The studios said just after the talks broke off that the per-subscriber charge would cost them $800 million annually, a figure SAG-AFTRA said was a vast overestimate.

The AMPTP later responded that the number was based on a union request for $1 per customer per year, which was lowered to 57 cents after SAG-AFTRA changed its evaluation to cut out non-relevant programming like news and sports.

What Happens next in the actors strike?

The actors are in unscripted territory, with no end in sight. Their union has never been on a strike this long, nor been on strike at all since before many of its members were born. Not even its veteran leaders, like Crabtree-Ireland, with the union for 20 years, have found themselves in quite these circumstances.
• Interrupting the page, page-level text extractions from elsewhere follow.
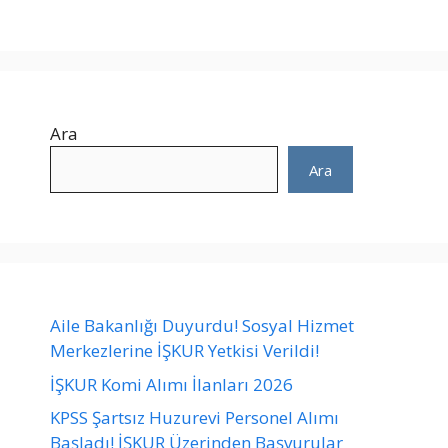
Ara
Ara
Aile Bakanlığı Duyurdu! Sosyal Hizmet
Merkezlerine İŞKUR Yetkisi Verildi!
İŞKUR Komi Alımı İlanları 2026
KPSS Şartsız Huzurevi Personel Alımı
Başladı! İŞKUR Üzerinden Başvurular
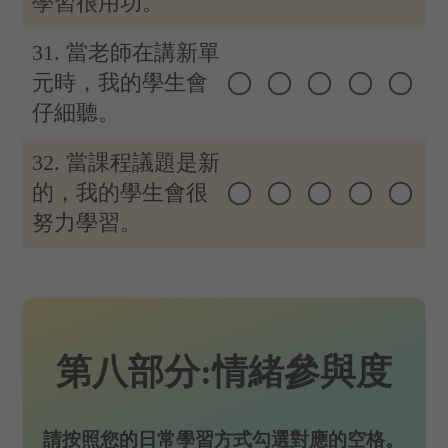
學習很用功。
31. 當老師在講新單
元時，我的學生會
仔細聽。
32. 當課程議題是新
的，我的學生會很
努力學習。
第八部分:情緒參與度
請按照您的日常學習方式勾選對應的空格。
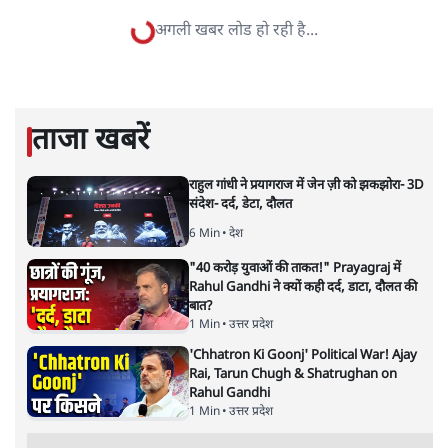
सवर्ण पाखंडः मोदी-शाह के कब्र खुदने
वाले आपत्तिजनक नारों पर अब चुप्पी
क्यों
विश्लेषण
|
मुकेश कुमार
|
29 JAN, 2026
मुकेश कुमार
आप हैरान हुए या नहीं। पीएम मोदी और अमित शाह के खिलाफ
जेएनयू में जब कब्र खुदने वाले आपत्तिजनक नारे लगे तो फौरन
एफआईआर दर्ज की गई। छात्रों को देशद्रोही कहा गया। वैसे ही नारे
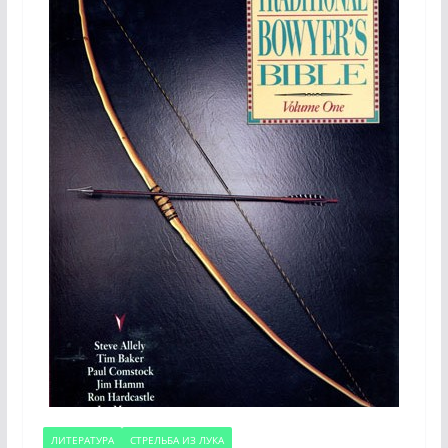
ЛИТЕРАТУРА
СТРЕЛЬБА ИЗ ЛУКА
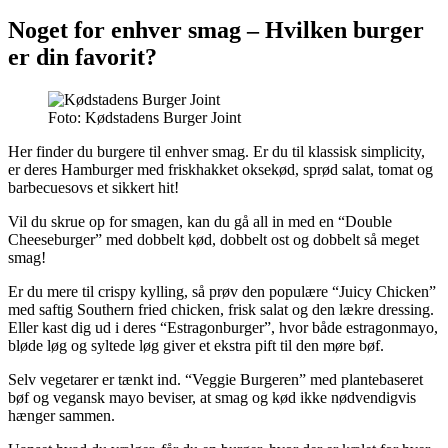
Noget for enhver smag – Hvilken burger
er din favorit?
Foto: Kødstadens Burger Joint
Her finder du burgere til enhver smag. Er du til klassisk simplicity,
er deres Hamburger med friskhakket oksekød, sprød salat, tomat og
barbecuesovs et sikkert hit!
Vil du skrue op for smagen, kan du gå all in med en “Double
Cheeseburger” med dobbelt kød, dobbelt ost og dobbelt så meget
smag!
Er du mere til crispy kylling, så prøv den populære “Juicy Chicken”
med saftig Southern fried chicken, frisk salat og den lækre dressing.
Eller kast dig ud i deres “Estragonburger”, hvor både estragonmayo,
bløde løg og syltede løg giver et ekstra pift til den møre bøf.
Selv vegetarer er tænkt ind. “Veggie Burgeren” med plantebaseret
bøf og vegansk mayo beviser, at smag og kød ikke nødvendigvis
hænger sammen.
As they did for months before the talks broke off, members and leaders will rally, picket and speak out publicly until the studios signal a willingness to talk again. No one knows how long that will take. SAG-AFTRA said it is willing to resume at any time, but that it won’t change its demands.

“I think that they think that we’re going to cower,” Drescher said. “But that’s never going to happen because this is a crossroads and we must stay on course.”

The writers did have their own false start with studios that may give some reason for optimism. Their union attempted to restart negotiations with studios in mid-August, more than three months into their strike. Those talks went nowhere, breaking off after a few days. A month later, the studio alliance came calling again. Those talks took off, with most of their demands being met after five marathon days that resulted in a tentative deal that its members would vote to approve almost unanimously.